21.         Enfin, l'état de santé de M. A______ n'apparaît pas de nature à empêcher son renvoi vers l'Algérie. En effet, rien n'indique qu'il ne pourrait pas voyager ni qu'il ne puisse pas poursuivre son traitement médical contre les addictions, dans son pays d'origine. Au contraire, il apparaît, à première vue, que son suivi pourrait très bien être effectué en Algérie. En tout état, M. A______ échoue à démontrer tant ses problèmes de santé que l'impossibilité de se soigner en Algérie, étant relevé qu'il n'a fourni aucune pièce en ces sens. Son renvoi est donc exigible au sens de l'art. 83 al. 4 LEI.

22.         Au vu de ce qui précède, la demande de prolongation de la détention administrative de M. A______ sera admise pour une durée de trois mois, soit jusqu'au 30 mars 2025.

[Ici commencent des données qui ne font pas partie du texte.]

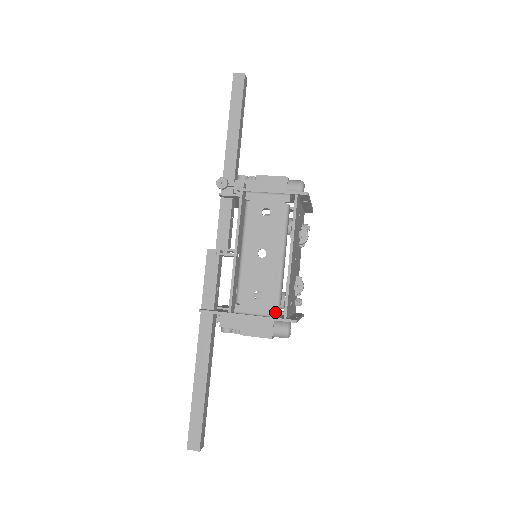
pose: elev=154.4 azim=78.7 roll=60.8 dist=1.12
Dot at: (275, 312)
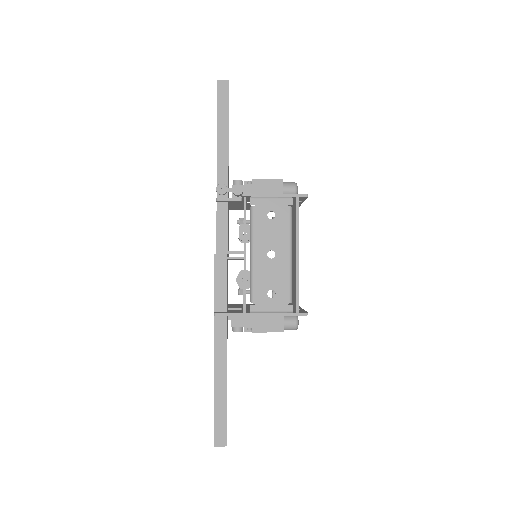
Dot at: (289, 308)
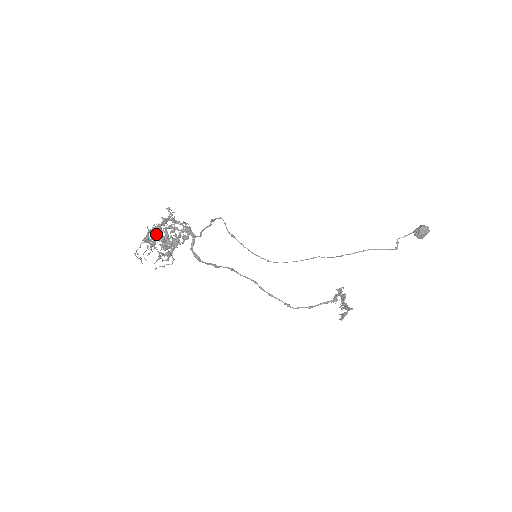
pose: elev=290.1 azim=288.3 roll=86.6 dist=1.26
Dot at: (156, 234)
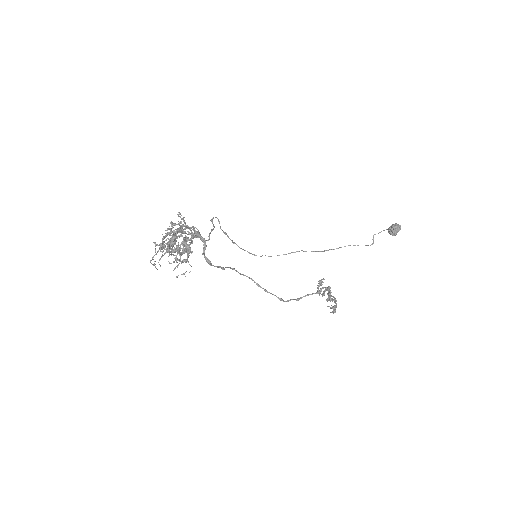
Dot at: (172, 241)
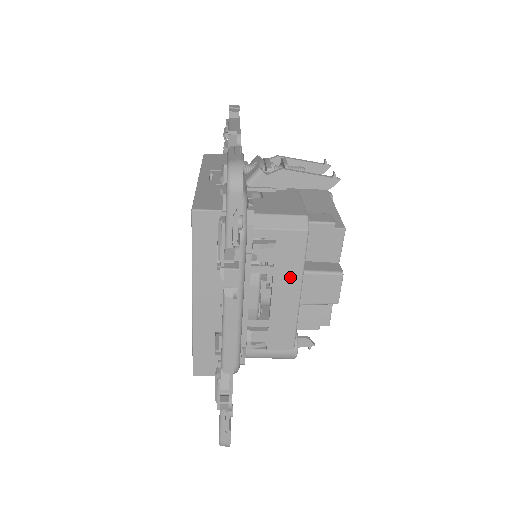
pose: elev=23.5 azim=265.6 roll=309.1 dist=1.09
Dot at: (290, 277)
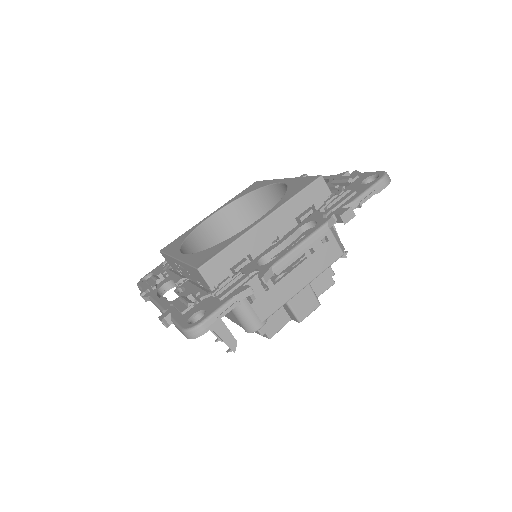
Dot at: (311, 270)
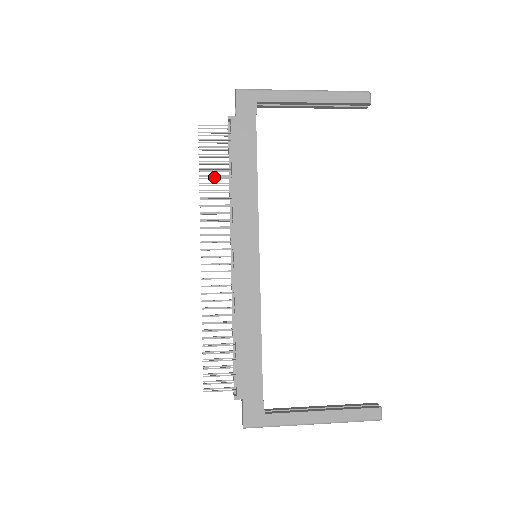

23.         Conformément à l'art. 9 al. 6 LaLEtr, le présent jugement sera communiqué à M. A______, à son avocat et à l’OCPM. En vertu des art. 89 al. 2 et 111 al. 2 de la loi sur le Tribunal fédéral du 17 juin 2005 (LTF - RS 173.110), il sera en outre communiqué au SEM.


 

PAR CES MOTIFS

LE TRIBUNAL ADMINISTRATIF

DE PREMIÈRE INSTANCE

1.             déclare recevable la demande de prolongation de la détention administrative de Monsieur A______ formée le 16 décembre 2024 par l’office cantonal de la population et des migrations ;

2.             prolonge la détention administrative de Monsieur A______ pour une durée de trois mois, soit jusqu'au 30 mars 2025, inclus ;

3.             dit que, conformément aux art. 132 LOJ, 10 al. 1 LaLEtr et 65 LPA, le présent jugement est susceptible de faire l'objet d'un recours auprès de la chambre administrative de la Cour de justice (10 rue de Saint-Léger, case postale 1956, 1211 Genève 1) dans les 10 jours à compter de sa notification. L'acte de recours doit être dûment motivé et contenir, sous peine d'irrecevabilité, la désignation du jugement attaqué et les conclusions du recourant. Il doit être accompagné du présent jugement et des autres pièces dont dispose le recourant.

Au nom du Tribunal :

La présidente

Gwénaëlle GATTONI

 

Copie conforme de ce jugement est communiquée à Monsieur A______, à son avocat, à l’office cantonal de la population et des migrations et au SEM.